His tone produced on his companion's part an irrepressible peal of hilarity; but she walked on as she exclaimed: "You speak as if there couldn't be such madmen!"

"Of course such a charming girl must be made up to," Guy Firminger conceded as he overtook her.

"I don't speak of it; I keep quiet about it."

"You realise then, at any rate, that it's all horrid when you don't care for them."

"I suffer in silence, because I know there are worse tribulations. It seems to me you ought to remember that," Mary continued. "Your cross is small compared with your crown. You've everything in the world that most people most desire, and I'm bound to say I think your life is made very comfortable for you. If you're oppressed by the quantity of interest and affection you inspire you ought simply to make up your mind to bear up and be cheerful under it."

Lord Beaupré received this admonition with perfect good humour; he professed himself able to do it full justice. He remarked that he would gladly give up some of his material advantages to be a little less badgered, and that he had been quite content with his former insignificance. No doubt, however, such annoyances were the essential drawbacks of ponderous promotions; one had to pay for everything. Mary was quite right to rebuke him; her own attitude, as a young woman much admired, was a lesson to his irritability. She cut this appreciation short, speaking of something else; but a few minutes later he broke out irrelevantly: "Why, if you are hunted as well as I, that dodge I proposed to you would be just the thing for us both!" He had evidently been reasoning it out.
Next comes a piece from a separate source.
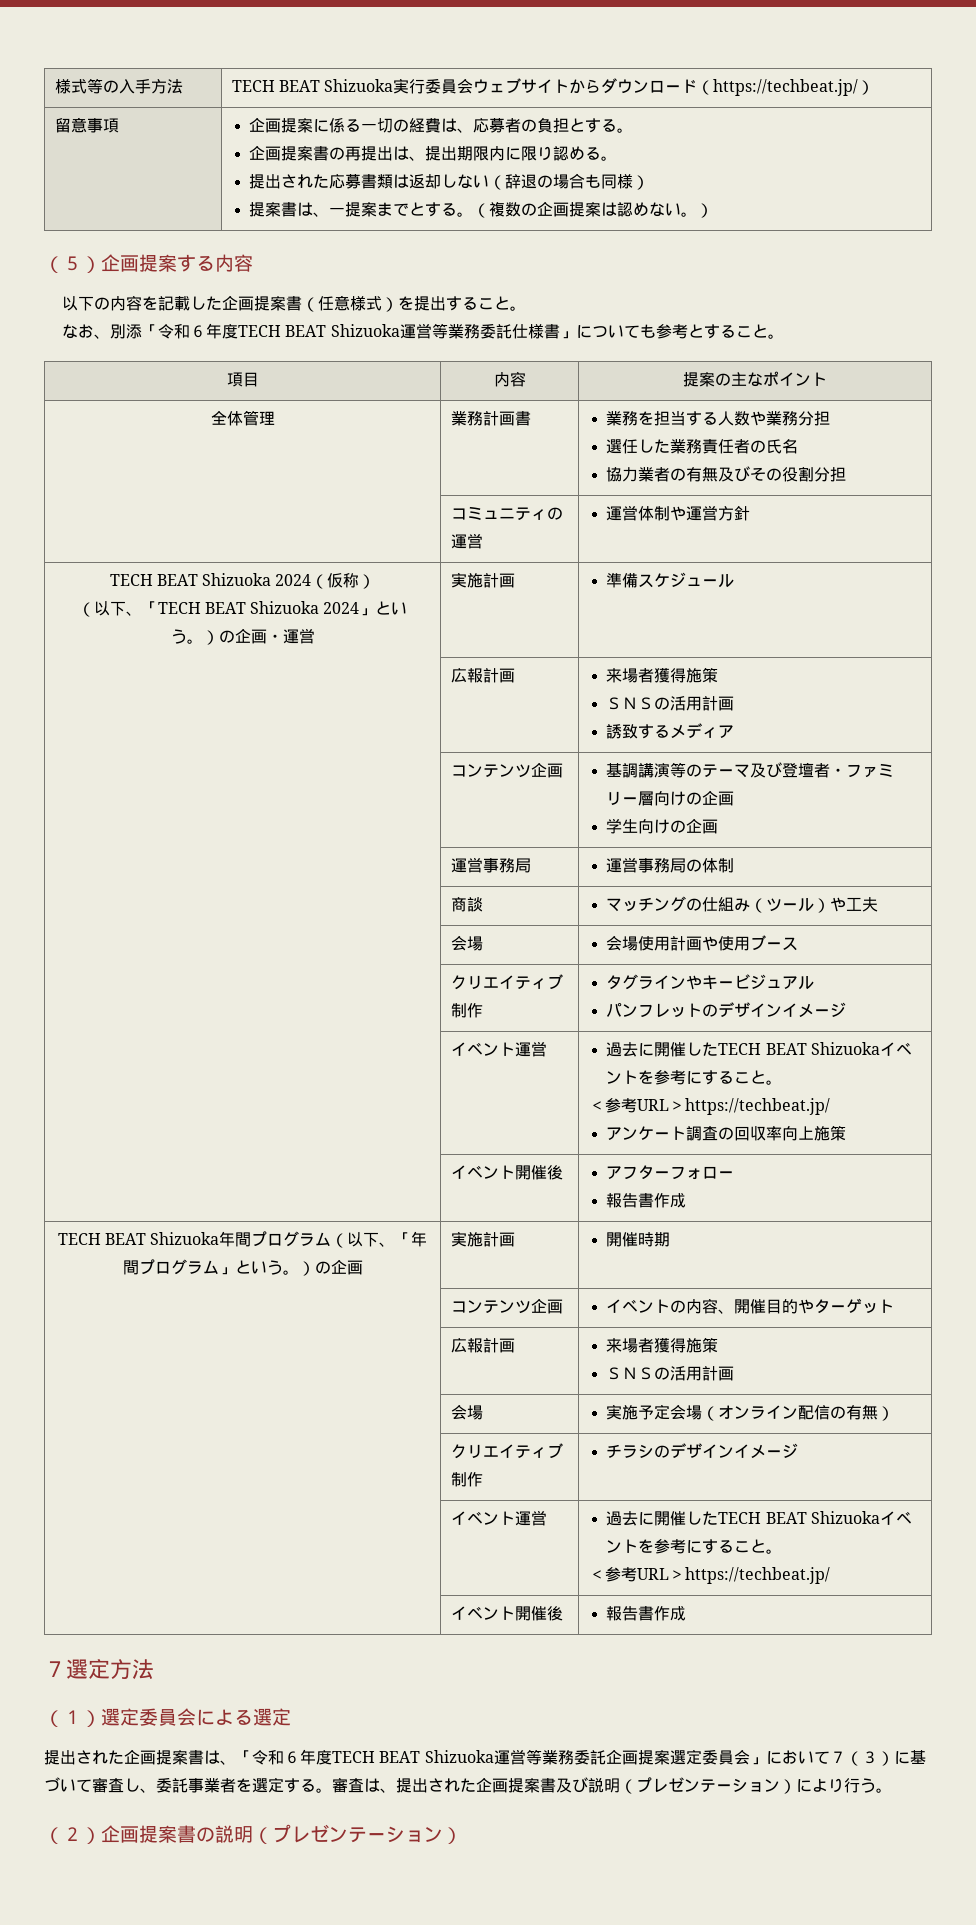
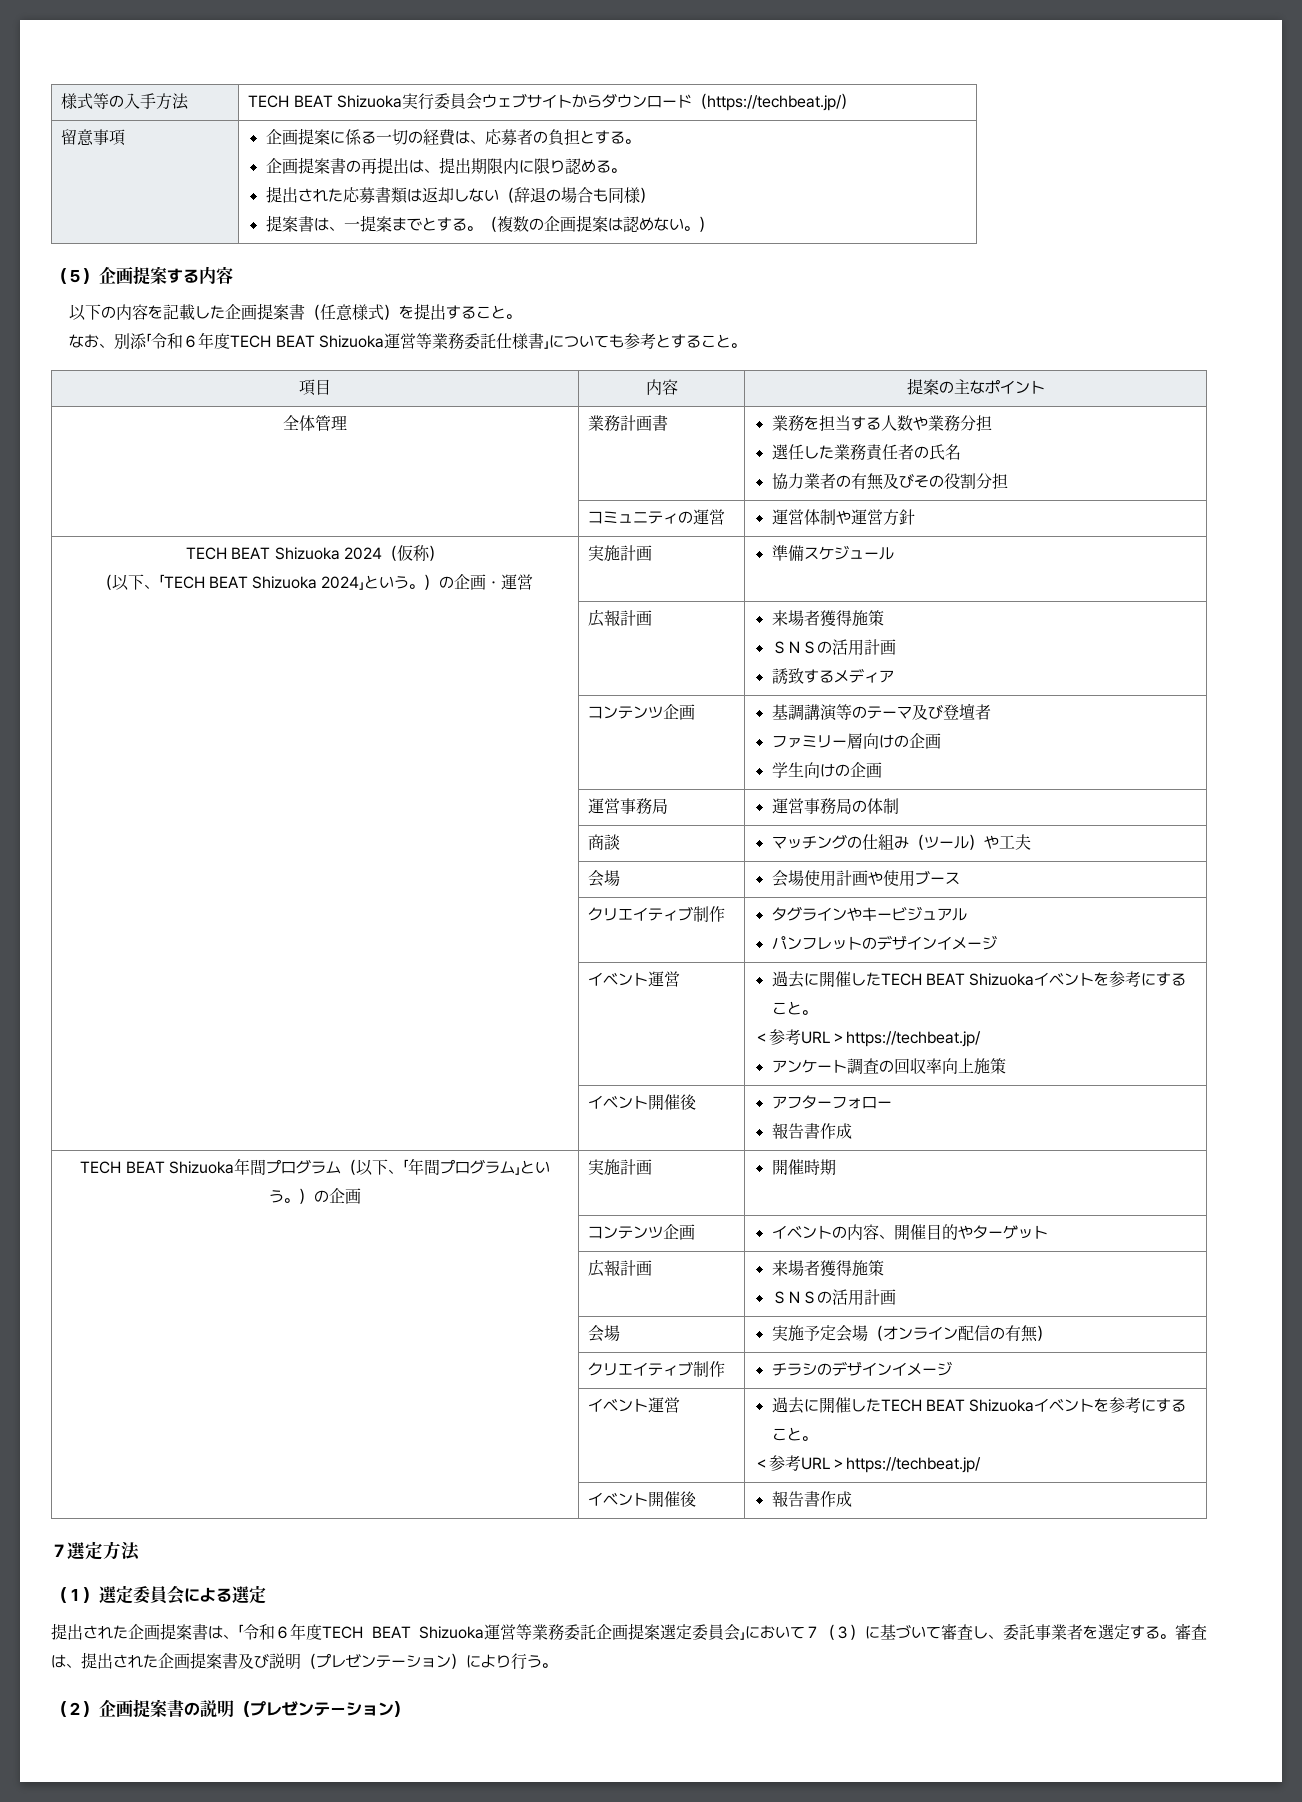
[830,768,847,776] ・ -> (991, 712) //

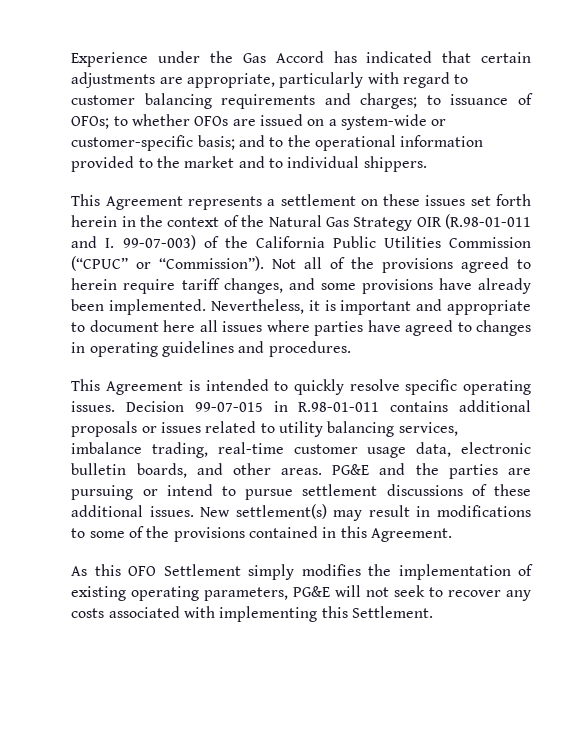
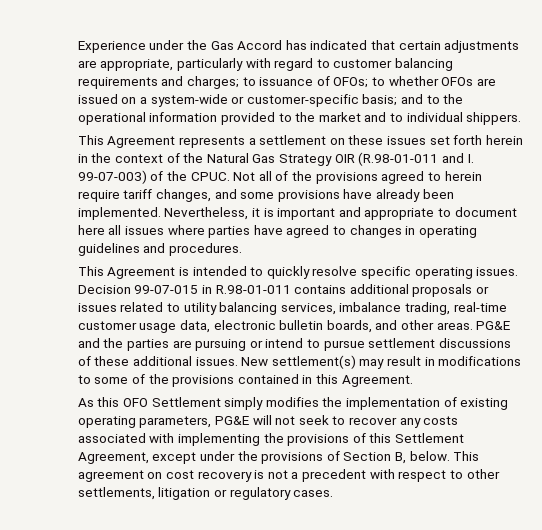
[255,236,531,248] [71,256,265,271] California Public Utilities Commission (“CPUC” or “Commission”). -> [190,172,230,181] CPUC.
[321,606,434,618] this Settlement. -> [263,433,465,446] [77,451,480,464] [77,469,500,482] [77,487,334,500] the provisions of this Settlement Agreement, except under the provisions of Section B, below. This agreement on cost recovery is not a precedent with respect to other settlements, litigation or regulatory cases.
Mary Gosselin was silent at first; she only paused gradually in their walk at a point where four long alleys met. In the centre of the circle, on a massive pedestal, rose in Italian bronze a florid, complicated image, so that the place made a charming old-world picture. The grounds of Bosco were stately without stiffness and full of marble terraces and misty avenues. The fountains in particular were royal. The girl had told her mother in London that she disliked this fine residence, but she now looked round her with a vague pleased sigh, holding up her glass (she had been condemned to wear one, with a long handle, since she was fifteen), to consider the weather-stained garden group. "What a perfect place of its kind!" she musingly exclaimed.

"Wouldn't it really be just the thing?" Lord Beaupré went on, with the eagerness of his idea.

"Wouldn't what be just the thing?"

"Why, the defensive alliance we've already talked of. You wanted to know the good it would do you. Now you see the good it would do you!"